JOB: Only the text of the entries below should be returned, exactly as given, without pictures.
*** Opening of MATERIAL FOR THIS EXERCISE ***
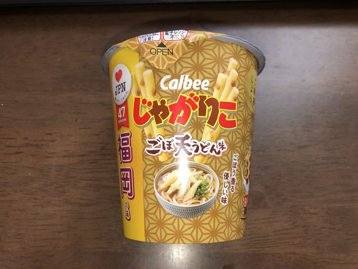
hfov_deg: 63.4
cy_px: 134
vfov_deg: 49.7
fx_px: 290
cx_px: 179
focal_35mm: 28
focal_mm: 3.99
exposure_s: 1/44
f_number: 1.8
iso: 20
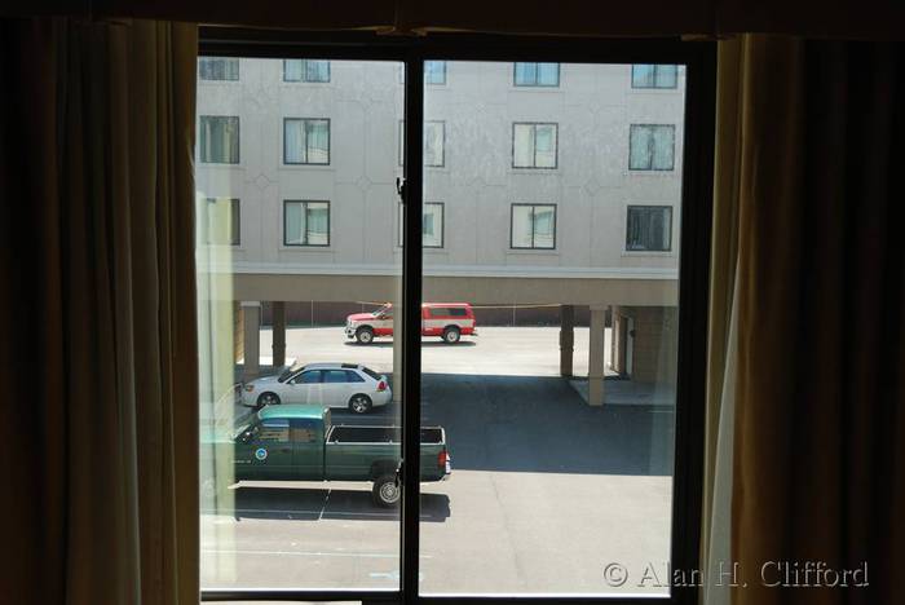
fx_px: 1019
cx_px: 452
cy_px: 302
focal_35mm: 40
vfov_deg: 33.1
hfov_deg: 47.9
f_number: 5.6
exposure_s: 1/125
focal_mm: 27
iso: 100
*** Close of MATERIAL FOR THIS EXERCISE ***
ANSWER:
hfov_deg: 63.4
cy_px: 134
vfov_deg: 49.7
fx_px: 290
cx_px: 179
focal_35mm: 28
focal_mm: 3.99
exposure_s: 1/44
f_number: 1.8
iso: 20
fx_px: 1019
cx_px: 452
cy_px: 302
focal_35mm: 40
vfov_deg: 33.1
hfov_deg: 47.9
f_number: 5.6
exposure_s: 1/125
focal_mm: 27
iso: 100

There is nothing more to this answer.